There are currently four different datasets we are using (along with some of their columns):

| Oct 2017  | Nov 2017 - Dec 2017 | Sept 2018 - Feb 2019 | Oct 2019 |
| --- | --- | --- | --- |
| 350K | 390K | 695K | 15K |
| id, date of tweet, text | text, favorited, created | text, location, created | text, language, created at |

We want the date of the tweet and the text content of the tweet itself. We want to focus on tweets are in English.

In [2]:
# Import the datasets
df_oct17 = pd.read_csv('raw_data/oct2017.csv')
df_novdec17 = pd.read_csv('raw_data/novdec17.csv')
df_sept18feb19 = pd.read_csv('raw_data/sept2018feb2019.csv')
df_oct19 = pd.read_csv('raw_data/oct2019.csv')
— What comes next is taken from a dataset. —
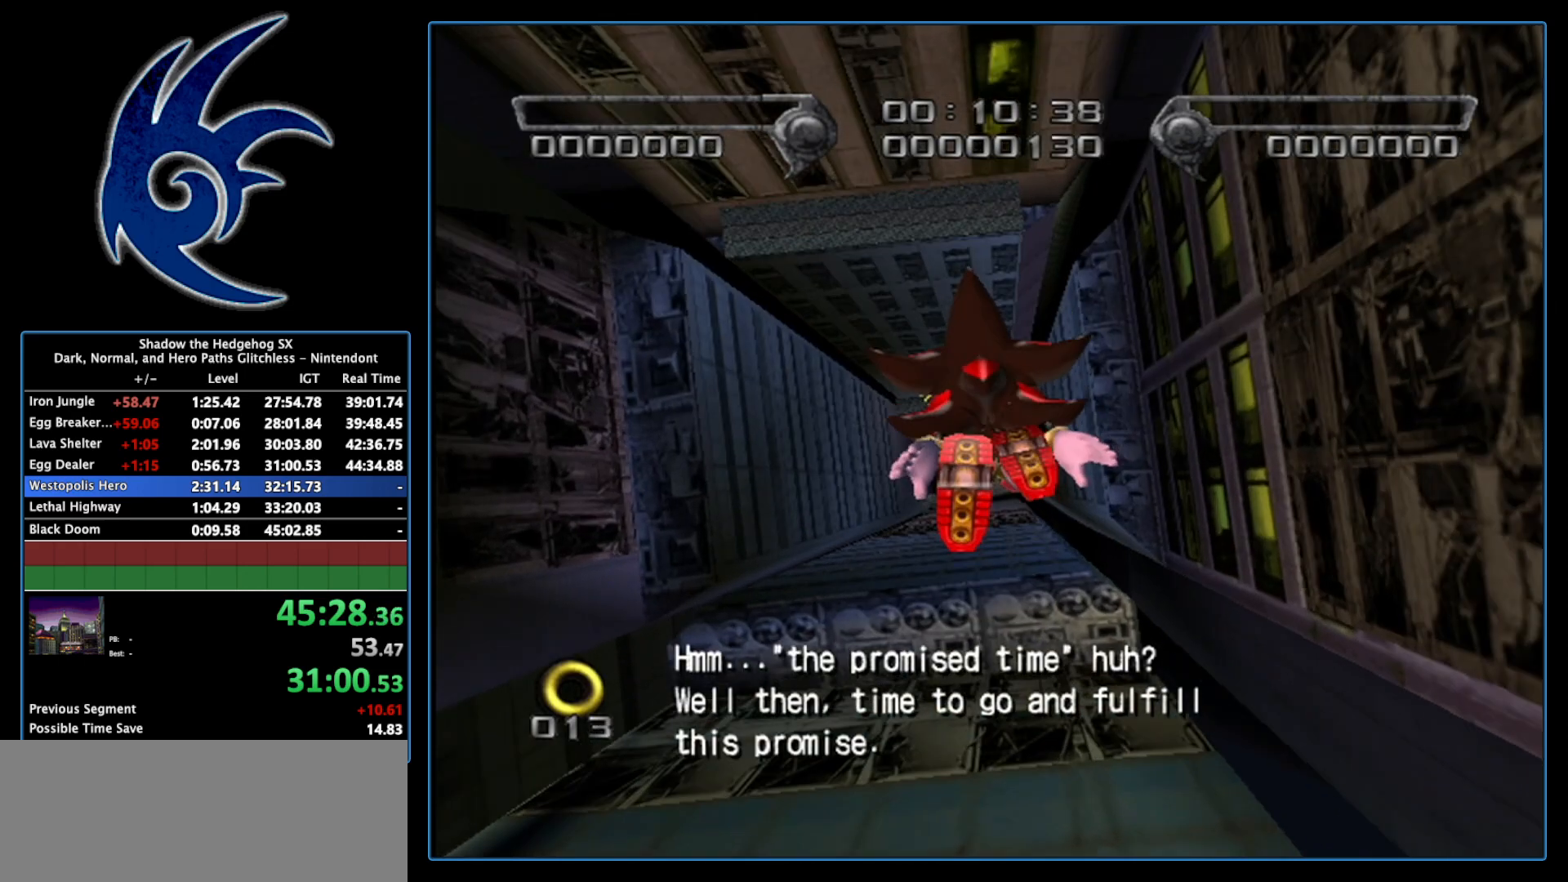
{"buttons": [], "left_stick": "up", "right_stick": "center", "events": [[17, "left_stick", "up-left"], [233, "left_stick", "up"]]}
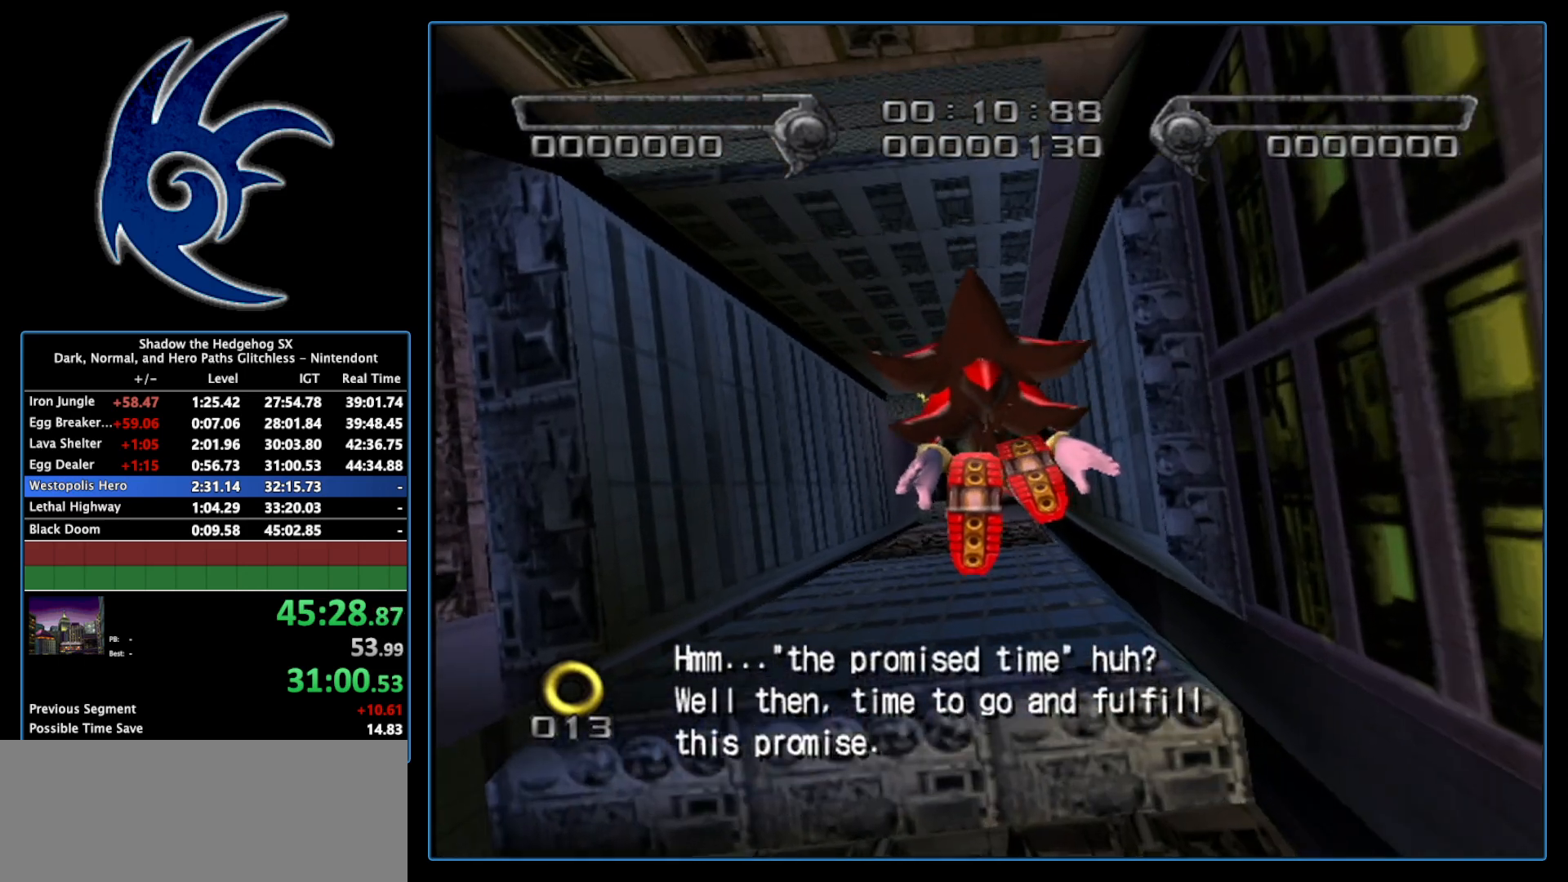
{"buttons": [], "left_stick": "up-left", "right_stick": "center", "events": [[117, "left_stick", "up-left"]]}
# Drop columns from each dataframe as necessary
df_oct17 = df_oct17.drop(columns = ['id', 'insertdate', 'twitterhandle', 'followers', 'hashtagsearched',
                                   'tweetid', 'lastcontactdate', 'lasttimelinepull', 'lasttimetweetsanalyzed',
                                   'numberoftweetsanalysed', 'numberoftweetsabouthash', 'actualtwitterdate'])
df_oct17 = df_oct17.loc[:, ~df_oct17.columns.str.contains('^Unnamed')]
df_oct17 = df_oct17.dropna()
df_oct17 = df_oct17.reset_index()
df_novdec17 = df_novdec17.drop(columns = ['favorited', 'favoriteCount', 'replyToSN', 'truncated', 'replyToSID',
                                         'id', 'replyToUID', 'statusSource', 'screenName', 'retweetCount',
                                         'isRetweet', 'retweeted', 'longitude', 'latitude'])
df_novdec17 = df_novdec17.loc[:, ~df_novdec17.columns.str.contains('^Unnamed')]
df_novdec17 = df_novdec17.dropna()
df_novdec17 = df_novdec17.reset_index()
df_sept18feb19 = df_sept18feb19.drop(columns = ['status_id', 'favorite_count', 'retweet_count', 'location',
                                                'followers_count', 'friends_count', 'statuses_count', 'category'])
df_sept18feb19 = df_sept18feb19.dropna()
df_sept18feb19 = df_sept18feb19.reset_index()
df_oct19 = df_oct19.drop(columns = ['Id', 'Lenght', 'Source', 'Favorite_count', 'Retweet_count'])
df_oct19 = df_oct19[df_oct19['Lang'] == 'en']
df_oct19 = df_oct19.drop(columns = ['Lang'])
df_oct19 = df_oct19.dropna()
df_oct19 = df_oct19.reset_index()

In [3]:
df_oct17 = get_oct17_data(df_oct17, 'dateoftweet')
df_novdec17 = get_novdec17_data(df_novdec17, 'created')
df_sept18feb19 = get_sept18feb19_data(df_sept18feb19, 'created_at')
df_oct19 = get_oct19_data(df_oct19, 'Created_at')

# Concatenate all frames
data = pd.concat([df_oct17, df_novdec17, df_sept18feb19, df_oct19])
data = data.reset_index()
data = data.drop(columns = ['index'])

We perform the following operations on the 'Text' column of the dataframe:
* lowercase
* duplicates (keeping duplicate tweets could lead to bias)
* retweets
* hyperlinks
* emojis
* mentions
* length greater than 280
* whitespaces

We also ensure there are no missing values in our dataframe at the end.

In [4]:
# Converting tweets to lowercase
data['Tweet'] = data['Tweet'].apply(lambda x: x.lower() if type(x) == str else x)

# Removing duplicates
data = data.drop_duplicates(subset = 'Tweet', keep = 'first')
data = data.reset_index()
data = data.drop(columns = ['index'])

# Removing 'RT'
data['Tweet'] = data['Tweet'].apply(lambda x: re.sub(r'http://t(?!$)', '', x) if type(x) == str else x)
data['Tweet'] = data['Tweet'].apply(lambda x: x.replace('rt ', '') if type(x) == str else x)
data['Tweet'] = data['Tweet'].apply(lambda x: x.replace('rt', '') if type(x) == str else x)

# Removing emojis
data['Tweet'] = data['Tweet'].apply(lambda x: de_emojify(x) if type(x) == str else x)

# Delete URLs
data['Tweet'] = data['Tweet'].apply(lambda x: re.sub(r'^https?:\/\/.*[\r\n]*', '', x, flags=re.MULTILINE) if type(x) == str else x)

# Remove mentions
data['Tweet'] = np.vectorize(remove_regex)(data['Tweet'], "@[\w]*")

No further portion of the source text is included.